Can we rethink this whole "hard vs. soft" business?
A blog post by Linda Nagata, reflecting on a “tired old meme” about hard SF, has got me wondering when we will finally upgrade our thinking about science fiction.
She is responding to an old piece by Damien Walter in The Guardian, which begins: “Despite protestations to the contrary, hard SF is a boys’ club that is undermining its own potential by resisting the contributions of women writers.”
It adds: “Women writers are more than welcome in hard SF, assuming they have a background in the hard sciences and value hard logic to the exclusion of all emotional experience.”
Nagata goes on to point out there’s a “tired old meme that says hard SF is emotionless writing,” which Walter, who is railing against emotionless writing, is taking to be true.
Well, Ms. Nagata is right to resist the idea that hard SF is emotionless.
I wouldn’t be desperately trying, in my middle age, to break into SF today were it not for hard SF works hooking me in adolescence with their deep emotion.
Reading Arthur C. Clarke’s Childhood’s End was a life-changing experience for me back then, because of the wonder evoked by the cosmic visions experienced by young Jeffrey Greggson. Rereading it decades later as an adult and a parent, I was moved again by the deep sadness experienced by Jeffrey’s parents and the last generation of ordinary humans. A transformation of cosmic significance is taking place, yet Clarke poignantly evokes that very particular, individual human sadness.
The archetypal emotionless hard-SF writer is another giant in the field: Stanislaw Lem. Most of the time, even after one factors out the asymmetries of translation from the Polish, his characters are empty vessels meant to advance ideas. They often disappear for pages to make room for mini-theses.
And yet, one of the most poignantly emotional moments in hard SF has to be the ending of Solaris, in which Kelvin struggles with the pointlessness of human existence and descends to the planet’s surface in the hope that “the time of cruel miracles was not past.”
(The poignancy of this ending even survived, in my impoverished North American experience, the vagaries of double translation. The only English edition available at the time – and perhaps still today – was translated from Polish to French first.)
It is true the delineations between hard and soft SF once had everything to do with the New Wave generation embracing the kinds of literary techniques that seemed foreign, if not utterly irrelevant, to their elder pioneers in the field. I am not sure if Lem ever read, or opined about, Samuel R. Delany’s Dhalgren, but I could only imagine the universal sound of a book hitting a wall somewhere in Krakow.
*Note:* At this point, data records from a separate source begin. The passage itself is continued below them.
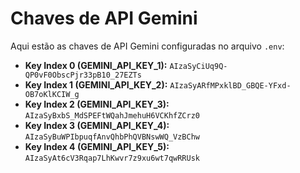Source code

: # Chaves de API Gemini

Aqui estão as chaves de API Gemini configuradas no arquivo `.env`:

- **Key Index 0 (GEMINI_API_KEY_1):** `AIzaSyCiUq9Q-QP0vF0ObscPjr33pB10_27EZTs`
- **Key Index 1 (GEMINI_API_KEY_2):** `AIzaSyARfMPxklBD_GBQE-YFxd-OB7oKlKCIW_g`
- **Key Index 2 (GEMINI_API_KEY_3):** `AIzaSyBxbS_MdSPEFtWQahJmehuH6VCKhfZCrz0`
- **Key Index 3 (GEMINI_API_KEY_4):** `AIzaSyBuWPIbpuqfAnvQhbPhQVBNswWQ_VzBChw`
- **Key Index 4 (GEMINI_API_KEY_5):** `AIzaSyAt6cV3Rqap7LhKwvr7z9xu6wt7qwRRUsk`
When I studied science fiction as an English Lit undergrad, I thoroughly appreciated and enjoyed both Dhalgren and Solaris, and saw no contradiction in this.
I also became – and remain to this day – an admirer of Ursula K. LeGuin’s Ekumen series. Yet I recall, back in those undergrad days, describing both Lem and LeGuin as equally great, and being challenged by a hardcore Lem exponent who believed LeGuin should never be mentioned in the same sentence as the Polish master.
What followed sounded very much like what Damien Walter rails against, an argument that hard SF should be about philosophical treatises, not character development or emotion. (And, by the way, in this student’s view women were definitely not welcome.)
I recall our professor at the time clarifying that Lem and LeGuin “liked each other very much.”
Sadly, it would seem that, decades later, there are still those who consider The Left Hand of Darkness and His Master’s Voice to be mutually exclusive.
Could the whole hard-versus-soft thing be at least partly to blame here? Maybe an X-Y graph, with the hard sciences on one horizontal end, social sciences on the other, philosophical treatise at one vertical end and literary work on the other, might be more useful?
Clearly, if we rewrite our definitions of the genre in a way that lets readers appreciate Lem and LeGuin, Clarke and Delany, together, for their different qualities, we will be doing all of SF a favour. At the same time, perhaps, we’ll be eliminating gender divides that have no place in a forward-thinking genre.